[Opening Excerpt provided section]

A Phased Cluster-randomized Trial of Rural Hospitals Testing a Quality Collaborative to Improve Heart Failure Care
Nurse staffing stability associated with improved performance measures in heart failure care in rural hospitals.
The Joint Commission—the organization that accredits and certifies health care organizations—requires hospitals to report on four heart failure performance measures:
- Assessment of left ventricular ejection fraction
- Use of angiotensin converting enzyme inhibitor/angiotensin receptor blockers
- Discharge instructions
- Smoking cessation counseling
While heart failure care remains suboptimal, smaller hospitals (< 200 beds), including rural hospitals, are less likely than others to provide the recommended care.
In this randomized trial, investigators tested a rural hospital quality collaborative for improving heart failure patient care through nursing in 23 rural hospitals. One group of hospitals received the intervention, while another served as the control group receiving the intervention six months later. The intervention consisted of a two-day in-person meeting; a heart failure toolkit with resources tailored to the hospital; and monthly group teleconferences with the study team. In addition to the four measures, the study also looked at the nurse staffing, skill mix, and the practice environment.
There were no significant differences between the two groups at baseline. There also were no statistically significant improvements in any of the four measures after the intervention. Improvements in performance measures were seen, however, in the hospitals with less nurse turnover, indicating a stable practice environment.

[Closing Excerpt provided section]
[Opening Data under study section]

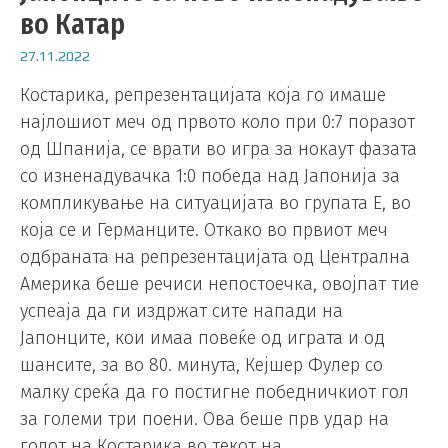
во Катар
27.11.2022
Костарика, репрезентацијата која го имаше
најлошиот меч од првото коло при 0:7 поразот
од Шпанија, се врати во игра за нокаут фазата
со изненадувачка 1:0 победа над Јапонија за
компликување на ситуацијата во групата Е, во
која се и Германците. Откако во првиот меч
одбраната на репрезентацијата од Централна
Америка беше речиси непостоечка, овојпат тие
успеаја да ги издржат сите напади на
Јапонците, кои имаа повеќе од играта и од
шансите, за во 80. минута, Кејшер Фулер со
малку среќа да го постигне победничкиот гол
за големи три поени. Ова беше прв удар на
голот на Костарика во текот на …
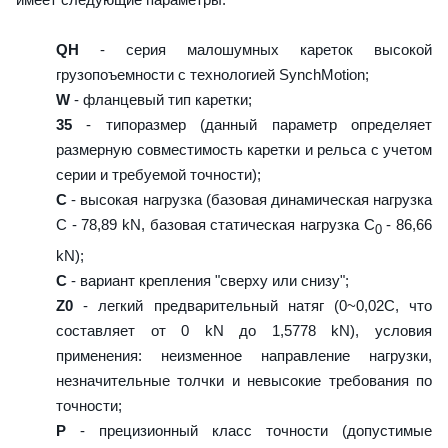
QH
- серия малошумных кареток высокой
грузопоъемности с технологией SynchMotion;
W
- фланцевый тип каретки;
35
- типоразмер (данный параметр определяет
размерную совместимость каретки и рельса с учетом
серии и требуемой точности);
C
- высокая нагрузка (базовая динамическая нагрузка
C - 78,89 kN, базовая статическая нагрузка С
- 86,66
0
kN);
C
- вариант крепления "сверху или снизу";
Z0
- легкий предварительный натяг (0~0,02C, что
составляет от 0 kN до 1,5778 kN), условия
применения: неизменное направление нагрузки,
незначительные толчки и невысокие требования по
точности;
P
- прецизионный класс точности (допустимые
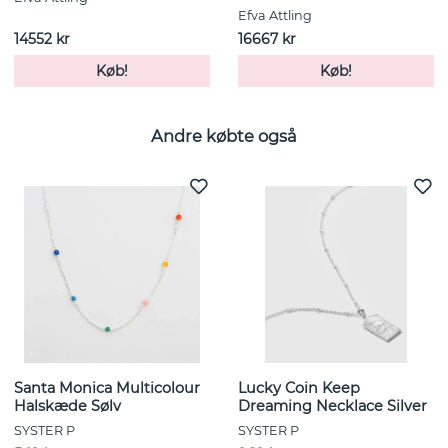
Efva Attling
14552 kr
16667 kr
Køb!
Køb!
Andre købte også
Santa Monica Multicolour
Lucky Coin Keep
Halskæde Sølv
Dreaming Necklace Silver
SYSTER P
SYSTER P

[Closing Data under study section]

*Tasks to perform*:
**A.** List the heart failure performance measures that the summary of the rural hospital heart failure trial says hospitals must report.
**B.** Transcribe the part of the summary of the rural hospital heart failure trial that starts at the words "In this randomized" and ends after the words "the practice environment.".

*Expected responses*:
**A.**
- Assessment of left ventricular ejection fraction
- Use of angiotensin converting enzyme inhibitor/angiotensin receptor blockers
- Discharge instructions
- Smoking cessation counseling

**B.**
In this randomized trial, investigators tested a rural hospital quality collaborative for improving heart failure patient care through nursing in 23 rural hospitals. One group of hospitals received the intervention, while another served as the control group receiving the intervention six months later. The intervention consisted of a two-day in-person meeting; a heart failure toolkit with resources tailored to the hospital; and monthly group teleconferences with the study team. In addition to the four measures, the study also looked at the nurse staffing, skill mix, and the practice environment.